As a service industry, it has been natural for health care to look at other service industries for a model to follow, or at least to adapt. The financial services industry has been suggested by many, since it involves a valuable “life asset”, namely wealth, and services that are designed to help people manage that asset, as is somewhat true with another life asset, i.e. health.

Retail sales industries have been suggested as models, since “customer service” is an essential component of health care, in addition to clinical quality. Besides, many marketing gurus have recommended that health care organizations increase their revenue sources by engaging in retail sales of health-related products. And health care has increased its availability and access through “retail” convenience clinics that are located in popular shopping malls, supermarkets, drug stores and superstores.

But there is another possible model available to health care – the automotive industry. It might seem counterintuitive, since that industry deals in a durable good, the automobile, rather than a service, but there is much to recommend the idea. Primarily, it is the fact that the automotive “customer experience” lasts far longer than the purchase transaction. People keep and use their cars for years, if not decades, and the benefits vs. costs of ownership is a major factor in customer loyalty, not merely the purchase transaction.

The auto industry has moved significantly in its marketing, from decades-old focus on the features and attributes of their product to a recent, usually overblown emphasis on the “driving experience” it offers. Prospects are being told that everyone will envy their having a particular brand, want to drive with them, and look up to owners of that car. They are being told that their lives will become better, their stress reduced, their enjoyment and excitement increased, merely because they drive a particular car.

While this marketing could be criticized as ridiculous “puffery”, it at least suggests something that health care marketers could emulate – a focus on what happens to patients after and because of their health care patient experiences and relationships. What “meaning in their lives” do patients perceive as consequences of their hospital stays, outpatient visits and physician relationships? What differences would they expect in their lives if they chose other providers and relationships, if any?

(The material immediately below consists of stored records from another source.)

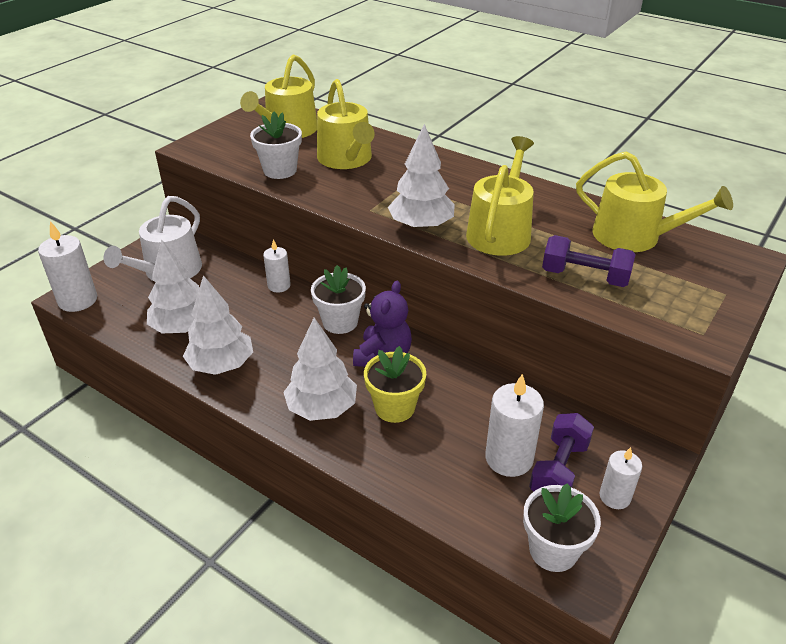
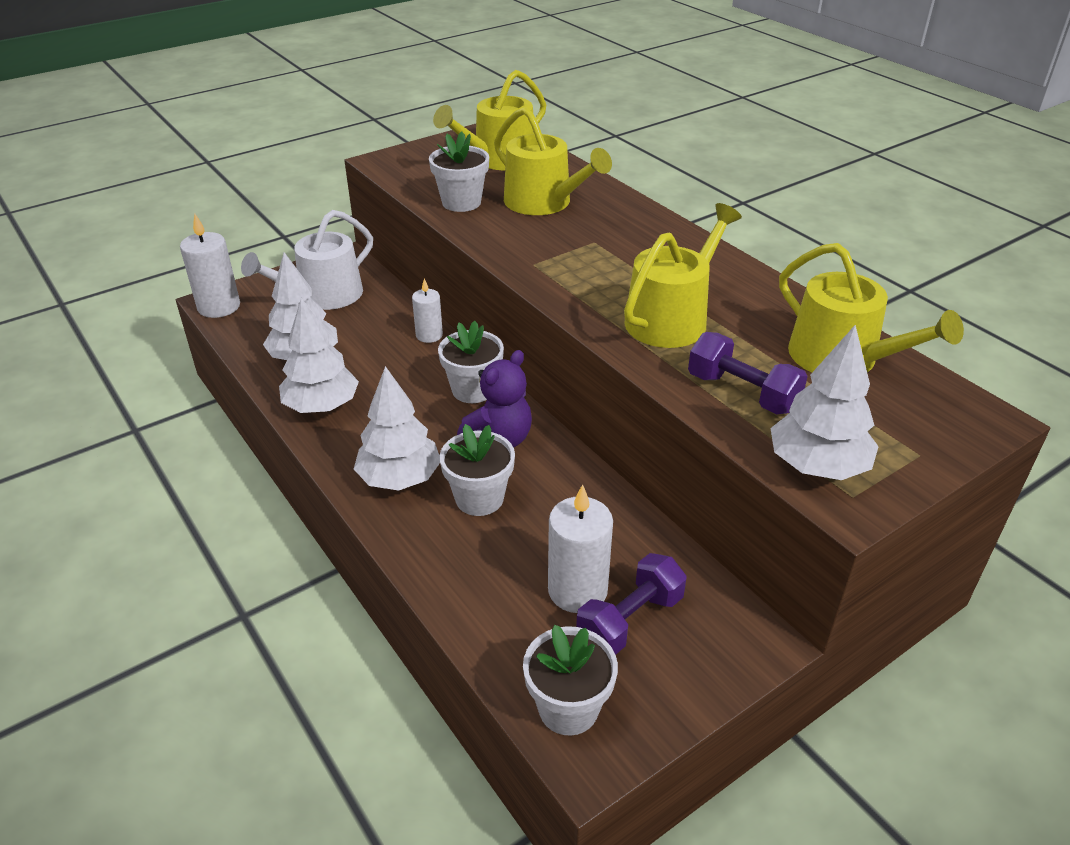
camera: 20 degrees right, 0 degrees up
yellow watering can [317,79,375,169] -> yellow watering can turned 45 degrees counterclockwise [494,107,612,215]
yellow flower pot [364,346,426,423] -> white flower pot [439,424,515,516]
white tree [388,124,455,230] -> white tree moved to [770,325,879,480]
white candle [600,447,642,509] -> none

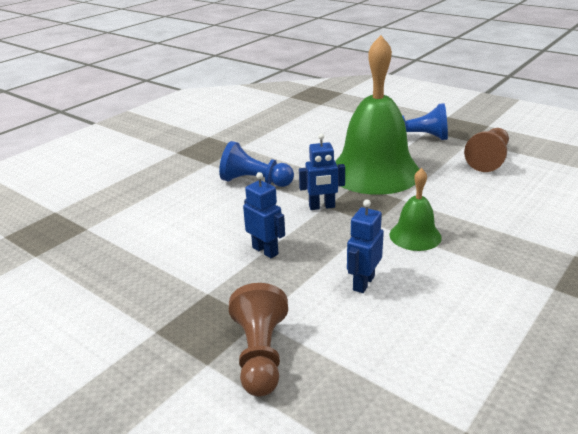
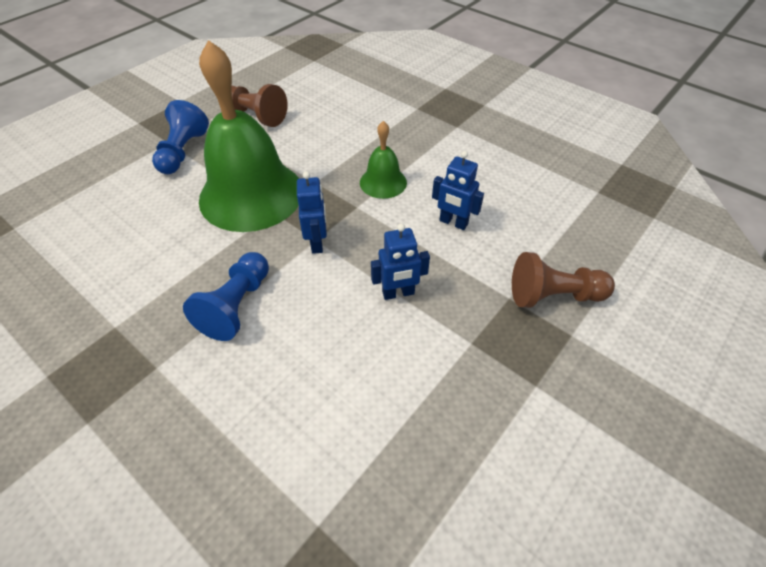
camera: 90 degrees left, 20 degrees up
blue robot [243,172,285,258] -> blue robot turned 150 degrees counterclockwise [371,223,430,300]

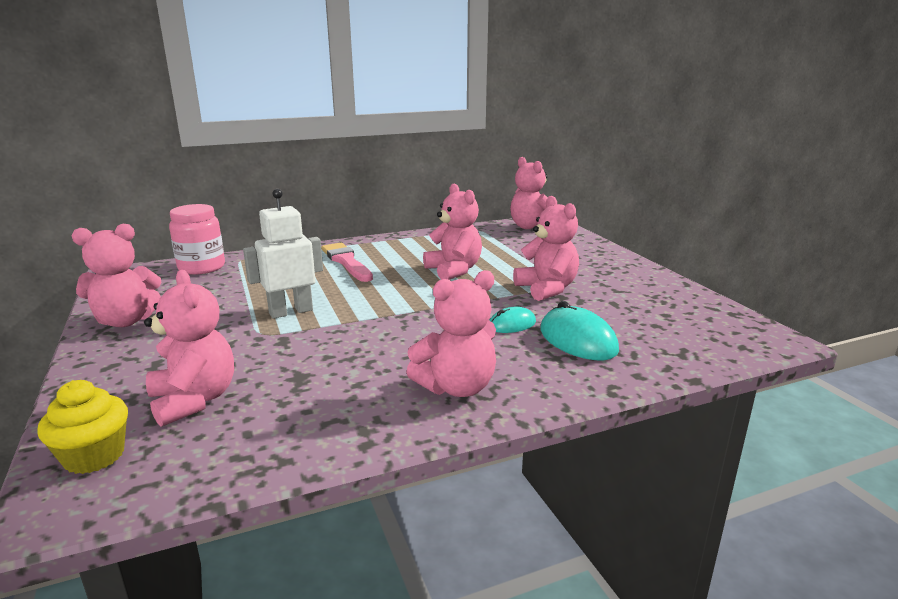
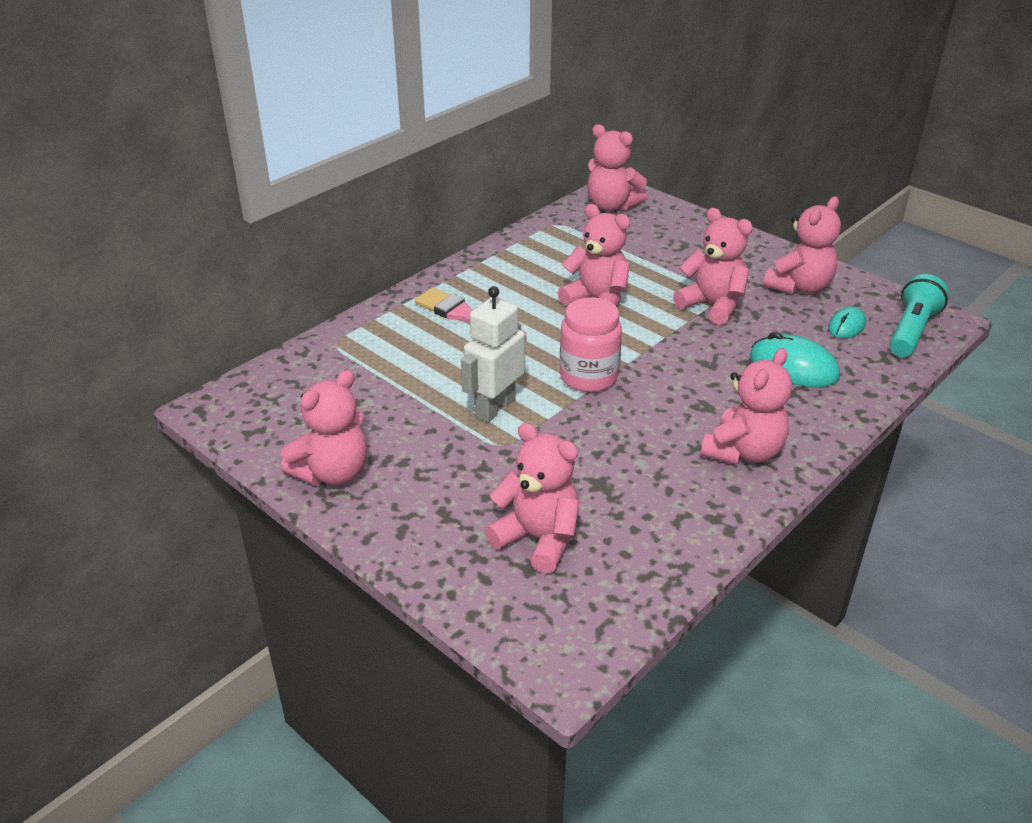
camera: 25 degrees left, 15 degrees up
yellow cupcake [37,380,128,474] -> none
pink jar [169,204,225,275] -> pink jar moved to [560,297,622,392]
turquoise mouse [489,307,536,333] -> turquoise mouse moved to [828,306,866,338]
none -> pink teddy bear [763,196,841,294]
none -> turquoise flashlight [890,274,949,357]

Health care providers become significant partners in a host of life-meaning experiences. From pregnancy and childbirth to menopause and aging to end of life, hospitals and physicians are frequent partners in life stages and events that the majority of patients experience. And the consequences of acute disease treatment and chronic disease management, to say nothing of proactive efforts designed to reduce the incidence of disease and injury in the first place – make major differences in people’s lives.

Until providers expand their horizons to see their “products” in terms of life meaning and impact, health care marketing will be mired in myopia, focused on features and attributes, or rare and episodic encounter experiences. Unless providers recognize and make the most of the life impacts they already have, and on added impacts they might have, hopefully in a more realistic and credible fashion than is true with automobiles, they will miss out on huge opportunities to become major “life partners” with patients, instead of modest sickness fixers.